A total of 39 students from six of China’s so-called Seven Sons of National Defense — seven universities that are believed to have close ties to the Chinese military’s weapons development programs — were studying at Japanese universities as of fiscal 2020, it has been learned. The government revealed this fact in a written answer approved by the Cabinet on Friday in response to questions from a Diet member.

Although measures were strengthened in May last year to prevent the outflow of sensitive technology that can be converted for military use overseas, it has remained difficult to regulate foreign students.

According to the written response, a survey by the Education, Culture, Sports, Science and Technology Ministry found that 10 universities — Tokushima University, Tohoku University, Chiba University, Kochi University, Niigata University, Nagoya University, University of Aizu, Tokyo Institute of Technology, Kyoto College of Graduate Studies for Informatics and Fukuoka Institute of Technology — were accepting students from six of the seven Chinese universities as of fiscal 2020.

The Chinese government is promoting “military-civil fusion,” in which cutting-edge civilian technology is used for the strengthening of military power.

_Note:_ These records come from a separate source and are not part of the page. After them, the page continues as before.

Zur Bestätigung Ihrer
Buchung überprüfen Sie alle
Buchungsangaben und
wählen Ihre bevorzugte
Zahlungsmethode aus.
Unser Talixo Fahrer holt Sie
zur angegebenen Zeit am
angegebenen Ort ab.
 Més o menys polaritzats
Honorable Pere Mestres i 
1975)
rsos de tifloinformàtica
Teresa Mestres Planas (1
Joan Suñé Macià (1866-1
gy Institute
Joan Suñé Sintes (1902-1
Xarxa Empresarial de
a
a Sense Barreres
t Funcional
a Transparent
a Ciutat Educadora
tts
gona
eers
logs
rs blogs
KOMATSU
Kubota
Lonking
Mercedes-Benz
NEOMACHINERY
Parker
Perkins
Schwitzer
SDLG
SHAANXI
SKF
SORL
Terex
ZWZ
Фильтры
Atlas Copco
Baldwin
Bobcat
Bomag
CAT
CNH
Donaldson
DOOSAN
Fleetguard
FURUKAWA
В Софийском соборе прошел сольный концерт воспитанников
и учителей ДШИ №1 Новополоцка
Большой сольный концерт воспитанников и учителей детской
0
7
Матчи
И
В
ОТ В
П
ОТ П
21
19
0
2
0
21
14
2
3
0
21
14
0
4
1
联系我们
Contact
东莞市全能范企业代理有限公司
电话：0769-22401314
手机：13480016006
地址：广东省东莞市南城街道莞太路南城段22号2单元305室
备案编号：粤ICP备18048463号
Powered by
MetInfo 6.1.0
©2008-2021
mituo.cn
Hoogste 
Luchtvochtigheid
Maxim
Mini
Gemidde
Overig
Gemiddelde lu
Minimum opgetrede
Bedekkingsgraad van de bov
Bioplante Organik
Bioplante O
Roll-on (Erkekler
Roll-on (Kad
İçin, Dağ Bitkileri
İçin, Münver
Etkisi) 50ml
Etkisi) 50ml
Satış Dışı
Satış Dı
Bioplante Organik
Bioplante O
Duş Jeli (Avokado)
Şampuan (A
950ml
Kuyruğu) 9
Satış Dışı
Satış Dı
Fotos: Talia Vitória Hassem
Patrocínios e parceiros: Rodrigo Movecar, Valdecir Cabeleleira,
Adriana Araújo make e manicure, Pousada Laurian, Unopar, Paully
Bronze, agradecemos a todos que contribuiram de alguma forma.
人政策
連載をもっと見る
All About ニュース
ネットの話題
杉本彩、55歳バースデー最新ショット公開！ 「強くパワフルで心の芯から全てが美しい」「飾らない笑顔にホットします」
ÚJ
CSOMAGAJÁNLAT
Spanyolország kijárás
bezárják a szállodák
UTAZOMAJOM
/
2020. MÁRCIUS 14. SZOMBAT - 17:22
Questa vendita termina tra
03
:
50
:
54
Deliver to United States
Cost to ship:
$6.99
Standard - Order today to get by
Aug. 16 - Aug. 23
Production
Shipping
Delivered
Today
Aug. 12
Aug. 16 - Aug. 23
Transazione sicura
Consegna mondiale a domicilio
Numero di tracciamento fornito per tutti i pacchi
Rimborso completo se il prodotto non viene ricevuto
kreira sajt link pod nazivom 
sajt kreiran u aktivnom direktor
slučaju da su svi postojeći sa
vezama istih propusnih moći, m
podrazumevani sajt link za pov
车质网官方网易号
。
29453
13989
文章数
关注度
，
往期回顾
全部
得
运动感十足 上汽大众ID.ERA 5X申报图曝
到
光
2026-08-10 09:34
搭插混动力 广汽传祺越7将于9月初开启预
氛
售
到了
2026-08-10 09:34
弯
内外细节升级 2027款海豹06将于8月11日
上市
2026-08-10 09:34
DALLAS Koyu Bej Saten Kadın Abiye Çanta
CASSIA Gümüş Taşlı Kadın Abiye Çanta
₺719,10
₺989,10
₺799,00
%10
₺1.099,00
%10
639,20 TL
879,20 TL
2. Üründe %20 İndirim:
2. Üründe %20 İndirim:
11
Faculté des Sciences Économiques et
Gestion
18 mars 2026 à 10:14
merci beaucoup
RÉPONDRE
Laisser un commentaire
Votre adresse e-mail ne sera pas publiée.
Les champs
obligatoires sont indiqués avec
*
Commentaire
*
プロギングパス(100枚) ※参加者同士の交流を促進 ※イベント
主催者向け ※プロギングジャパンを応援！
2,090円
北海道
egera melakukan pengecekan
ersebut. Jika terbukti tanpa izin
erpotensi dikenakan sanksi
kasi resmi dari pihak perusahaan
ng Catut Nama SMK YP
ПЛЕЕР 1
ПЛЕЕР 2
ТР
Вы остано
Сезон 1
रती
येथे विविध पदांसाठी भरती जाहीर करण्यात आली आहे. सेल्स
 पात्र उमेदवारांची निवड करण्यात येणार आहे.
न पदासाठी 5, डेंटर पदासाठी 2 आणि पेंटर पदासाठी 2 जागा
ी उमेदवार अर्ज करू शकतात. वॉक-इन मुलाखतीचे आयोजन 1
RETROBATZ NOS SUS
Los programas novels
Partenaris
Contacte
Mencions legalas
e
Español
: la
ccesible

The seven universities are considered to be the core of this effort.

Of these, universities such as Beihang University and Beijing Institute of Technology are on the End User List, a list of foreign organizations that the Economy, Trade and Industry Ministry considers entities of concern due to their suspected involvement in the development of weapons of mass destruction.

The Foreign Exchange and Foreign Trade Law regulates the act of passing technology potentially linked to the development of weapons of mass destruction to foreigners in Japan as a “de facto export” that requires permission from the trade minister.

Foreigners who have been in Japan for more than six months were previously exempted from this provision, but since May of last year, the ministry has made them subject to the permission requirement if they are deemed to be under the strong influence of a foreign government or other entity.

However, in the case of foreign students, the permission requirement is limited to those who receive scholarships from foreign governments and are deemed to be under the “substantial control” of those governments. There is a fear that after foreign students return to their home countries, Japanese technology may be exposed and the results of their research may be used for military purposes. But on this point, the written answer only stated that the government does not grasp the overall picture of the content of foreign students’ research.

“It’s difficult to regulate foreign students simply because they are from one of the seven national defense schools,” a trade ministry official said.